Thursday 19 April 2007

In the land where the bong tree grows

Day the first.

Day the first started in yesterday and spread without permission until it was a big fat bloater of a day. This was, I admit, mainly due to my inability to sleep on planes. We rose at 4.30am (which is not a civilised hour in any language and anyone who disagrees needs to seek psychiatric help very soon) and set off for the airport. Oh joy, the A1 and the M25 first thing on a Tuesday morning. Suffice to say, the trip started well and then degenerated into farce once the M25 put it's oar in. A crash - what a shock – leading to 2 lanes closed on our side. Answer me this, anyone, why are British drivers so incapable? Is it me or has the standard of driving not just slipped, but torn free of the mountain and avalanched into the depths of hell? Explain it to me, someone, please! A quick check on the map, a small diversion through London – Rickmansworth, lovely – and we rejoined the M25 post accident (and crap drivers) and still made it to Stalag Parking on time. We would have been earlier but, being a bloke in a crap mood and driving in traffic, I failed to get in the right lane and then failed to listen to instructions from my better half.

Car parked, bus boarded (wave at the rest of the family as we pull out and they pull in) and it's off to Heathrow. Now Heathrow would be lovely if you banned all the cars from going anywhere near it. Taxi's, Coach's – fine. Private vehicles – banned. They don't know where they're going, what they're doing and the word park is just that. A word. Without meaning. If I was in charge I'd have a crane with a big magnet attached and just take the cars away the moment they stopped in the middle of the road and everyone started to get out. Four security guards to drag the occupants out, attach the magnet and crush the car straight away. Screw you, learn to drive, park and have some sense and respect for everyone else on the road. God, I'm turning into a grumpy old man.

Anyway, Heathrow. With a hat. Not just any hat, but THE hat. THE wedding hat, in fact – more of that later. Heathrow, for a change, was actually a breeze. Check in was quick, security check was fast and easy (with the custom's man trying to procure the hat – everyone wants it, but no one else can have it. It's mine! Well, Inga's) and we were let loose in a tax free temple to consumerism – The Duty Free. We escaped relatively unscathed; a couple of sandwiches and some water, a lucky escape you'll no doubt agree. On the subject of duty free, who on earth buys fresh salmon to take on a plane???

13 hours and no sleep later....

Singapore!

The airport was its usual super efficient self and wasted no time in spitting us out of the door and into the heat and humidity of a normal Singapore day. A quick coach journey saw us puling up outside of a different hotel to the one we were expecting. The hotel Grand Plaza Park Royal was in the centre of the city not on Beach Road. A quick scan through the paperwork showed that we were indeed in the right place (just goes to show how important it is to read the paperwork before you set out and not after you arrive!) and it wasn't long before we had all settled in to our very nice hotel rooms to freshen up and – in my case especially - sleep!

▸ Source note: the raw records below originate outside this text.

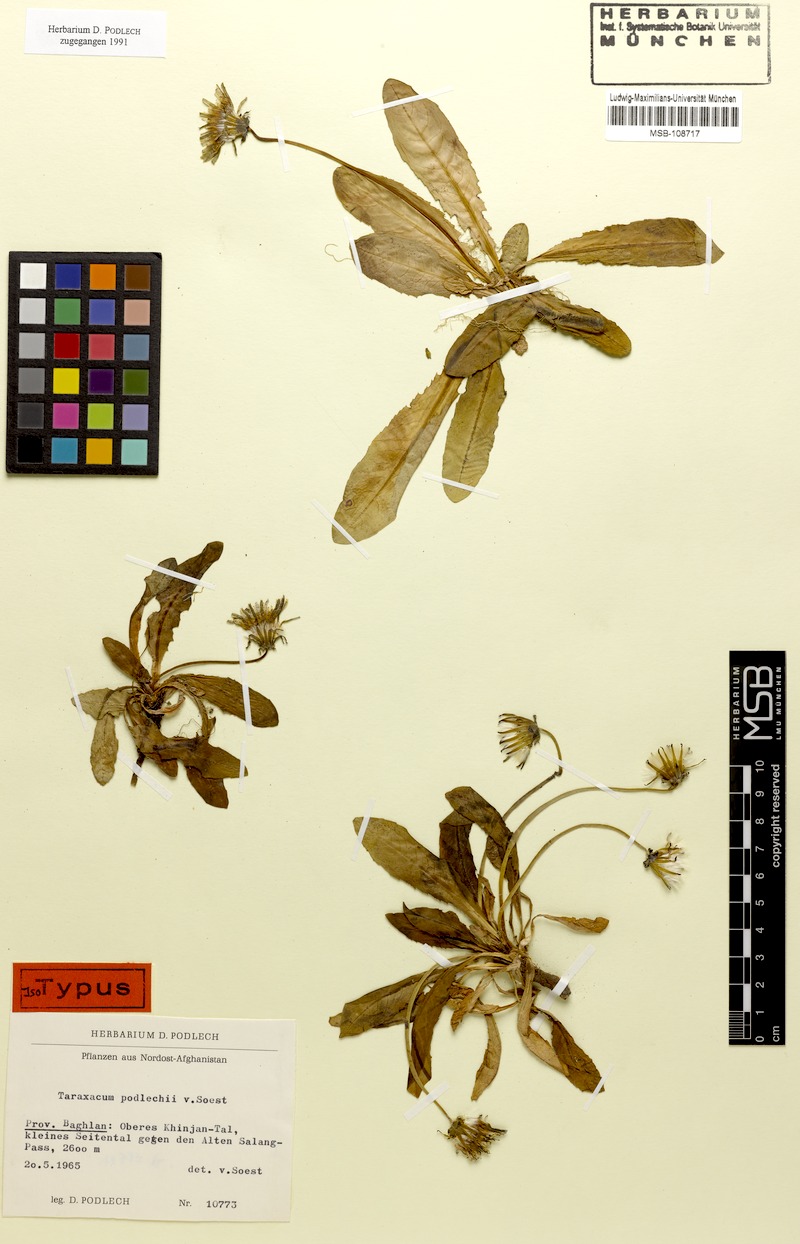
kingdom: Plantae
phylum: Tracheophyta
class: Magnoliopsida
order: Asterales
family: Asteraceae
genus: Taraxacum
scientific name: Taraxacum podlechii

The rest of the day (once we had awoken and refreshed ourselves was dedicated to the national pastime of Singapore – shopping! Oh dear, the IT mall was right next door to the hotel :-) A troll through the mall with a strict spending limit of $0 attached and a flat NO! attached to the top floor (software heaven) meant it really didn't ease my frazzled nerves as much as I would have hoped. Oh well. One day I'll hit Singapore with money to burn and an empty suitcase. For dinner we decided to venture onto Boat Quay which is one restaurant after the other.

Unfortunately, each restaurant also had staff who were not just eager, but desperate to have us eat at their establishment. It gets very tiring saying 'No Thanks' every 10 feet and you soon start to get pissed off and just wish they would leave you alone. It might be cheaper than other places to eat but the touts just get on your nerves. We finally settled for Thai/Chinese and had a very nice meal with a complicated bill at the end of it. Fighting our way free of the touts left us by the banking district and a nice walk back to the hotel. Inga and I took a detour and saw the Merlion lit up in the dark and spewing water from its mouth like a demented water canon before walking slowly back to face a strenuous nights sleep. Warning of the day: When they say slippery when wet (talking about the streets), they're not joking. The slightest bit of wet turns the pavement into a pseudo ice rink. Watch your step!